== Activity ==
Reply with one number: the count of lines in the data that hold the string "oriented".

---------- Records provided ----------

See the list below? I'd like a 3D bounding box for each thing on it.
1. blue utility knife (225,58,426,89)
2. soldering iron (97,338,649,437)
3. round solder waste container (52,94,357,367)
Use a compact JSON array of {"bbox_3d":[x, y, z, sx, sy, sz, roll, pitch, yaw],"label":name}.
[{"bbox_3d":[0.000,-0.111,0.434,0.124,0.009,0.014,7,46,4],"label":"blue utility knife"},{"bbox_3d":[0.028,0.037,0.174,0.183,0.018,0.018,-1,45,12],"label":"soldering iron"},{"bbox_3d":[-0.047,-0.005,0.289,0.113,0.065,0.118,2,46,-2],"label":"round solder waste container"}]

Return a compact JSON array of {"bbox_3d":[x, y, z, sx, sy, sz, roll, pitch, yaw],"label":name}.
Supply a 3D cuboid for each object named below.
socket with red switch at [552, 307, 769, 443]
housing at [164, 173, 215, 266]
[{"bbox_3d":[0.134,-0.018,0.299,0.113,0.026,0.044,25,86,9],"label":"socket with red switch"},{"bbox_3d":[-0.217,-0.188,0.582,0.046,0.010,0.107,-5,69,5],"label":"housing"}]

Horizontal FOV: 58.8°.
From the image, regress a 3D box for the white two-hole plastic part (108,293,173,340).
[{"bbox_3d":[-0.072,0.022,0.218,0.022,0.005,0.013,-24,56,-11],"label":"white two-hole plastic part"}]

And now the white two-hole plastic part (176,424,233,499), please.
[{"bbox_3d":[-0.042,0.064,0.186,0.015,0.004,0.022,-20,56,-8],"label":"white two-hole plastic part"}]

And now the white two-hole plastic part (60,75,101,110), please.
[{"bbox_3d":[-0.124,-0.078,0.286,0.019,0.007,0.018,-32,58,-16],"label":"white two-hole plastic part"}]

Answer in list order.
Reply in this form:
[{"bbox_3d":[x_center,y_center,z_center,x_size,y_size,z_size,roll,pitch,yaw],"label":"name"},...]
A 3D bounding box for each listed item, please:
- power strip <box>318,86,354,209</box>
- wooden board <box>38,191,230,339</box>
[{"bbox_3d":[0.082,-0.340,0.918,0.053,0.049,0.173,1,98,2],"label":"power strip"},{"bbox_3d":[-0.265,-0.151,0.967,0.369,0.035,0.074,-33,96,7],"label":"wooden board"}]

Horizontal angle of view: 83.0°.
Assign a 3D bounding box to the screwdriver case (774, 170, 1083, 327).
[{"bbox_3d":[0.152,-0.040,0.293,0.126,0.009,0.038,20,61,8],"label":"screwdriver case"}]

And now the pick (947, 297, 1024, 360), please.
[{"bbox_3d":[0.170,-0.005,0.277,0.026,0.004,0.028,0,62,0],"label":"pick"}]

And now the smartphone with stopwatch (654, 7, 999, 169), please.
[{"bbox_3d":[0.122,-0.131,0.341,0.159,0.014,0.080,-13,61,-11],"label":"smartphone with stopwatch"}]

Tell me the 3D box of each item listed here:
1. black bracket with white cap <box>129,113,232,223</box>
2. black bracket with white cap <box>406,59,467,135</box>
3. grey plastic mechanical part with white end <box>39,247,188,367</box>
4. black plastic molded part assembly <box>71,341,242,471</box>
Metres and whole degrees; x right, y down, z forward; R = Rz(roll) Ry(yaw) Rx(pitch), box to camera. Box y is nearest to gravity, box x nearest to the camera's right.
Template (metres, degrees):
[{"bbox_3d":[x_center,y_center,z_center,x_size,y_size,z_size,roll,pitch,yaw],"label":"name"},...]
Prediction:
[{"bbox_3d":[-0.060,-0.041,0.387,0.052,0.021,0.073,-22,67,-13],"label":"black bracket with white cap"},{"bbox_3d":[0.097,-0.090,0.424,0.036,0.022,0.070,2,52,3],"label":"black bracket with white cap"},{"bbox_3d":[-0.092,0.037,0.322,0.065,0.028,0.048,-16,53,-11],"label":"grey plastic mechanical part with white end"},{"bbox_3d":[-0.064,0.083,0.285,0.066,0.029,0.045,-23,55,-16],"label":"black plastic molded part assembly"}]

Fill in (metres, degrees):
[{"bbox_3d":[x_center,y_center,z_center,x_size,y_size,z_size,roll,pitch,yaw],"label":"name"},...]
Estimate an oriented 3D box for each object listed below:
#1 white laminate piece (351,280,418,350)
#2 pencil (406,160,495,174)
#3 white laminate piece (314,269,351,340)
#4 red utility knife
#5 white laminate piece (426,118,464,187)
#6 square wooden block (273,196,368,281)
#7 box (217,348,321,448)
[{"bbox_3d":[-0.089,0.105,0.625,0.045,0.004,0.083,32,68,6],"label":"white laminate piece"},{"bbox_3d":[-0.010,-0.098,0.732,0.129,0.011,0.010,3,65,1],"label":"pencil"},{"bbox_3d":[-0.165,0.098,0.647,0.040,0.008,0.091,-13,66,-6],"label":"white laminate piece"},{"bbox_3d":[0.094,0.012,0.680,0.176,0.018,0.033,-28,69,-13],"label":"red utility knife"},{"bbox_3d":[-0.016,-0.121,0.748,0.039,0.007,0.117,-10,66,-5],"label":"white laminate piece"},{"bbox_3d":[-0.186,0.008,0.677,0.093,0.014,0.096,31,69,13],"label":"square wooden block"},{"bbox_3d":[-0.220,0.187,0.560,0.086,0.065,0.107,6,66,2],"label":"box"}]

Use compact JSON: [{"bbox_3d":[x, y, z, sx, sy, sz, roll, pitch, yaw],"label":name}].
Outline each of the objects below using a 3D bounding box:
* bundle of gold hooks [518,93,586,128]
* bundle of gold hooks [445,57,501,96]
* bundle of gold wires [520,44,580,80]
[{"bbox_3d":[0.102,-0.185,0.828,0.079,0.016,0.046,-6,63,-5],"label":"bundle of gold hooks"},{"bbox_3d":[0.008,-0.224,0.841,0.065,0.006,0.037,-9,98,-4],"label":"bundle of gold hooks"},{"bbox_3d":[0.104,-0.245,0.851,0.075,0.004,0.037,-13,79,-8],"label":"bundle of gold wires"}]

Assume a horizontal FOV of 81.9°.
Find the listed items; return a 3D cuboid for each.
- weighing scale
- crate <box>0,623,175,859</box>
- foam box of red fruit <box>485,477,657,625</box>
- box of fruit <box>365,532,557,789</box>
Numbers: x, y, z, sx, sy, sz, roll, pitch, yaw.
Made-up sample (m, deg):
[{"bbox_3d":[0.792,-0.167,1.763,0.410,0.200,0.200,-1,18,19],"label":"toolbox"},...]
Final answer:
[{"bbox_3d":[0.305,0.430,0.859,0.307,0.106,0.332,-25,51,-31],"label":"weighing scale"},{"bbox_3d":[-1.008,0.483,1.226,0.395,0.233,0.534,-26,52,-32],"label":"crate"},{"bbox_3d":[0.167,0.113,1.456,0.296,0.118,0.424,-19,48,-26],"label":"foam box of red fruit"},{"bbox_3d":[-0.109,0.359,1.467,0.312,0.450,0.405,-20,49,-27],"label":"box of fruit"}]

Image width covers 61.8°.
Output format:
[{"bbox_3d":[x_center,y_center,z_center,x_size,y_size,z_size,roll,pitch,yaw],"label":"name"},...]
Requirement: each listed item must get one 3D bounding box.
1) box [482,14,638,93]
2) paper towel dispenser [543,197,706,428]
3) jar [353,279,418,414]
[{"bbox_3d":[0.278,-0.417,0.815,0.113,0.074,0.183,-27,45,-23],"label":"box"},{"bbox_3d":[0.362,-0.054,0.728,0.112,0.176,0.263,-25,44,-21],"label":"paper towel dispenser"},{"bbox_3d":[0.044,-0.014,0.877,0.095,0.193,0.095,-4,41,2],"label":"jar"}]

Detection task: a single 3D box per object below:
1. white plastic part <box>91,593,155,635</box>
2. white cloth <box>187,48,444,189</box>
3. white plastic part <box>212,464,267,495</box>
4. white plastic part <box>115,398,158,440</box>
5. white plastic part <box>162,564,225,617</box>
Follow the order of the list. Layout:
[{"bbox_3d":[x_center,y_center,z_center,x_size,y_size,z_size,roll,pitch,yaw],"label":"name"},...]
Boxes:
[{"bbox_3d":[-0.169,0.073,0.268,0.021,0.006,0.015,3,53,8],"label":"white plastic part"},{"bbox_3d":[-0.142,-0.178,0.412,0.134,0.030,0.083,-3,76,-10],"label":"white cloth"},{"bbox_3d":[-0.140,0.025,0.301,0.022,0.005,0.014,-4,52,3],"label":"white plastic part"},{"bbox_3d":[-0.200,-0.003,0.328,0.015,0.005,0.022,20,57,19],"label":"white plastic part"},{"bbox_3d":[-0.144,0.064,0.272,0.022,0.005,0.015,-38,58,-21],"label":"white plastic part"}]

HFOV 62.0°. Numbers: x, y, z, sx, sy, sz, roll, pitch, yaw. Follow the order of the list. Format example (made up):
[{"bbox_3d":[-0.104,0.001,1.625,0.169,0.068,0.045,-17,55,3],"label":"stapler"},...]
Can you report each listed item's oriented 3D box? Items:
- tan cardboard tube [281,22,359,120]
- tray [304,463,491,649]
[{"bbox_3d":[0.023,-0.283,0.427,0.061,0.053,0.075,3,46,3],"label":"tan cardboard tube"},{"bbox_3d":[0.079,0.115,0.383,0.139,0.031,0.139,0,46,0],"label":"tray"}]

----------

== Response to this task ==
2